### [What the task requires]
Once the line holding "ging through the" is found in the listing below, write it out and each later line exactly, up to and including the one holding "Nanovirii unleashed during".

** Extracted entries follows **

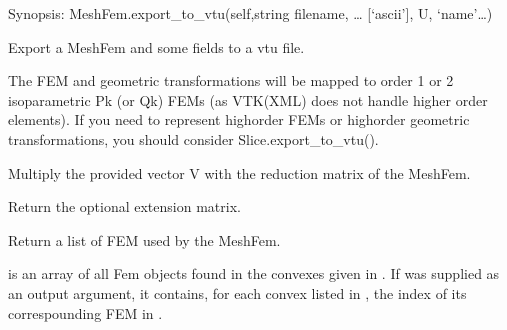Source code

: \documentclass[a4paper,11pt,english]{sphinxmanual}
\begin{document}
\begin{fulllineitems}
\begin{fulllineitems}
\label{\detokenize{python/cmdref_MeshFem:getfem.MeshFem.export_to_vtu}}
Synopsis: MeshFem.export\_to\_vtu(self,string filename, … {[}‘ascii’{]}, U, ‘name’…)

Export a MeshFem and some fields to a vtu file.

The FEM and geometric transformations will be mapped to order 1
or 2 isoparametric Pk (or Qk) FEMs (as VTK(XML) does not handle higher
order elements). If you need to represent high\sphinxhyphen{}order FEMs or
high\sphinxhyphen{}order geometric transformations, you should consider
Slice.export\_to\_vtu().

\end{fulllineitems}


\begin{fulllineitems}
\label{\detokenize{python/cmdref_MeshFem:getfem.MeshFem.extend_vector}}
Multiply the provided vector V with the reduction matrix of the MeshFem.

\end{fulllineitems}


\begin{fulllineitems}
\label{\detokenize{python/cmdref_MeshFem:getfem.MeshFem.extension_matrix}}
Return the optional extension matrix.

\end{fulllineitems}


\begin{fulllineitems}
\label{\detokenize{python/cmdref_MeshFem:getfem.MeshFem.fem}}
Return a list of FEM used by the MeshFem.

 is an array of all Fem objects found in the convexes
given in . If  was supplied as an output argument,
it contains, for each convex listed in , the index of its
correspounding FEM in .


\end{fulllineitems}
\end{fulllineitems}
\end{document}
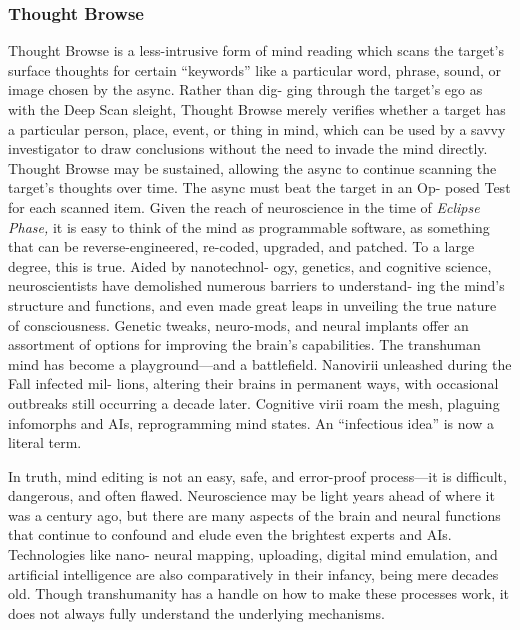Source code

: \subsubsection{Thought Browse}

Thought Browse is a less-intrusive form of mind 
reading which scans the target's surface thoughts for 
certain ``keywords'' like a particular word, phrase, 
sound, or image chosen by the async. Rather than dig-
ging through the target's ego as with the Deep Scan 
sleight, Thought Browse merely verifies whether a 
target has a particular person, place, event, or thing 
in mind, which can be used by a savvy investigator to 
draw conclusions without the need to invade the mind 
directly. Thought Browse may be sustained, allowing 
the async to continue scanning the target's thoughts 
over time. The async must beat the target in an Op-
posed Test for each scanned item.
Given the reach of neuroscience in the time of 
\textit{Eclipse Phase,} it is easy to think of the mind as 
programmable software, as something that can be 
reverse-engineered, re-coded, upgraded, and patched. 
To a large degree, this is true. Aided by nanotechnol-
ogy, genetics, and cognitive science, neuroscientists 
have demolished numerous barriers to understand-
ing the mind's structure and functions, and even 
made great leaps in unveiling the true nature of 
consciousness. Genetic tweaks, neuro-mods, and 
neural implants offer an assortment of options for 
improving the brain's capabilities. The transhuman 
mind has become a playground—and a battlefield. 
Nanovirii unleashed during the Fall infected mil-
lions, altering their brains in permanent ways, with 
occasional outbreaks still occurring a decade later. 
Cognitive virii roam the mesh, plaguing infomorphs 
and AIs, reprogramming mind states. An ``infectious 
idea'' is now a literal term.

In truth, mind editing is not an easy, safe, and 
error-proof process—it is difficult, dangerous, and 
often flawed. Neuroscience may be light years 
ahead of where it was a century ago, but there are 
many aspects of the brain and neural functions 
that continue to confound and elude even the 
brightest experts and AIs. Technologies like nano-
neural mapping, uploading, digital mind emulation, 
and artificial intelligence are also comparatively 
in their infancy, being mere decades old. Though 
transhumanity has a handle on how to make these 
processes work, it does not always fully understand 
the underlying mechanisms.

** End of Extracted entries **

### [Solution to the exercise]
ging through the target's ego as with the Deep Scan 
sleight, Thought Browse merely verifies whether a 
target has a particular person, place, event, or thing 
in mind, which can be used by a savvy investigator to 
draw conclusions without the need to invade the mind 
directly. Thought Browse may be sustained, allowing 
the async to continue scanning the target's thoughts 
over time. The async must beat the target in an Op-
posed Test for each scanned item.
Given the reach of neuroscience in the time of 
\textit{Eclipse Phase,} it is easy to think of the mind as 
programmable software, as something that can be 
reverse-engineered, re-coded, upgraded, and patched. 
To a large degree, this is true. Aided by nanotechnol-
ogy, genetics, and cognitive science, neuroscientists 
have demolished numerous barriers to understand-
ing the mind's structure and functions, and even 
made great leaps in unveiling the true nature of 
consciousness. Genetic tweaks, neuro-mods, and 
neural implants offer an assortment of options for 
improving the brain's capabilities. The transhuman 
mind has become a playground—and a battlefield. 
Nanovirii unleashed during the Fall infected mil-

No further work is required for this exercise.